▶ [Data records]
BEGIN
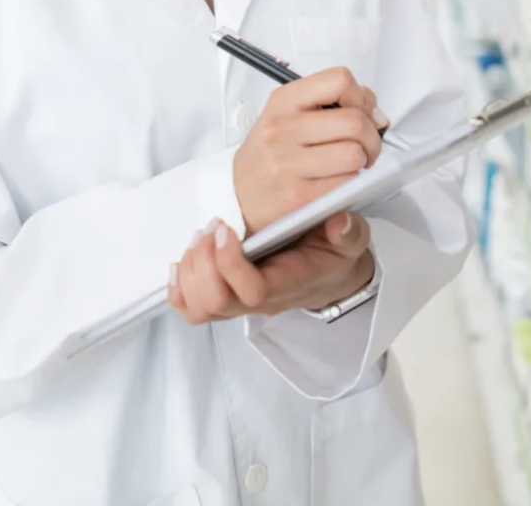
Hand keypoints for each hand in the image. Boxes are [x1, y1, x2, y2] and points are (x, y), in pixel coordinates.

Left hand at [167, 212, 374, 324]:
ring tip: (204, 235)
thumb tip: (340, 221)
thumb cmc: (334, 255)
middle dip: (204, 262)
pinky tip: (183, 261)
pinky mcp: (227, 298)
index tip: (227, 228)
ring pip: (200, 307)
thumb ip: (349, 233)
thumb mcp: (351, 240)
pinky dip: (179, 289)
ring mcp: (241, 304)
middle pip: (217, 302)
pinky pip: (193, 309)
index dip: (231, 264)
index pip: (253, 291)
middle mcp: (261, 301)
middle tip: (213, 227)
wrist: (330, 276)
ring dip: (191, 269)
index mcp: (289, 285)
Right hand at [233, 66, 386, 233]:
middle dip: (371, 136)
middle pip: (354, 121)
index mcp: (284, 101)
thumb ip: (332, 103)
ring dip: (362, 161)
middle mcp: (282, 128)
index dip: (360, 97)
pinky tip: (337, 181)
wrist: (237, 194)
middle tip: (366, 146)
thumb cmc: (270, 152)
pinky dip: (351, 182)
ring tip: (350, 164)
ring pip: (354, 154)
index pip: (339, 80)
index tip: (361, 112)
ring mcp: (287, 163)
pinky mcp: (297, 196)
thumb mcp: (289, 115)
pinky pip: (345, 184)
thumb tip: (377, 114)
END
Filter the preceding entries down to the lines with "hand".

▶ [Expected answer]
Hand keypoints for each hand in the image. Boxes are [x1, y1, x2, y2] and points are (x, y), in pixel coordinates.
Left hand at [167, 212, 374, 324]:
Right hand at [233, 66, 386, 233]:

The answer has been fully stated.